We are currently tracking purchase events from two distinct sources: A. Our frontend application, which directly sends the events to Google Analytics 4 (GA4) B. Our backend server, which uses the Measurement Protocol to send the events to GA4.
Both event types include the transaction_id of the order. Under normal operation, we've noticed that these purchase events - and, consequently, the revenue associated with them - are being counted twice in GA4, leading to inflated metrics.

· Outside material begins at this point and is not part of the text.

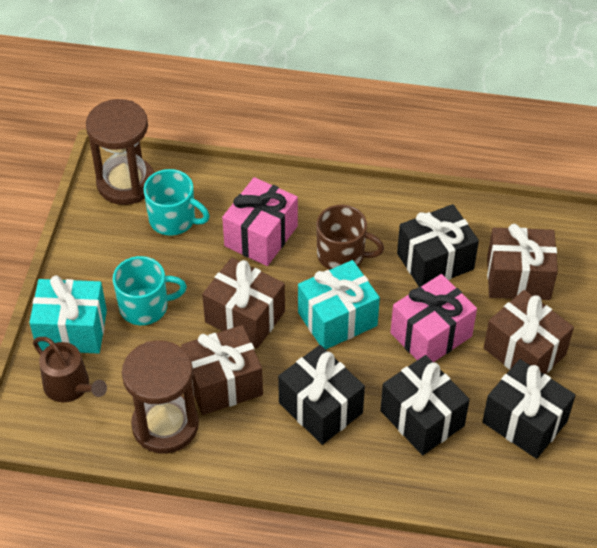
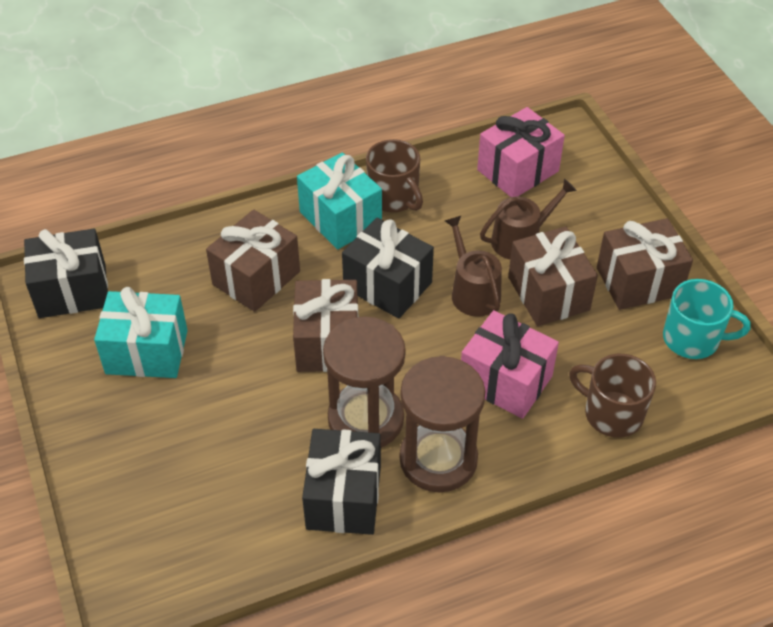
black gift: 4 -> 3
brown mug: 1 -> 2
brown watering can: 1 -> 2
turquoise mug: 2 -> 1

Interestingly, this duplication issue does not occur when we're testing our implementation in debug mode - the events and associated revenue are counted correctly. We've conducted a thorough review of the transaction_id and session_id fields in our BigQuery database, which did not reveal any inconsistencies or issues that could be causing the duplicate counts.
We're seeking guidance on what might be causing this discrepancy between normal and debug mode, and how we can rectify it. Any advice or insights on how to further troubleshoot this issue would be greatly appreciated.
Note: In the MP code, we are including session_id
, engagement_time_msec
, transaction_id
.
The issue is caused because GA4 API is using both CID (also known as user_pseudo_id) and transaction_id simultaneously to check for purchase duplications. However, two purchase events are shown since app users have different CIDs than web users (CIDs change between each browser and device).
One possible solution is to collect all data in the backend and use only one source to send the data. Another fix would be to count purchases with distinct transaction_id for reporting in BigQuery.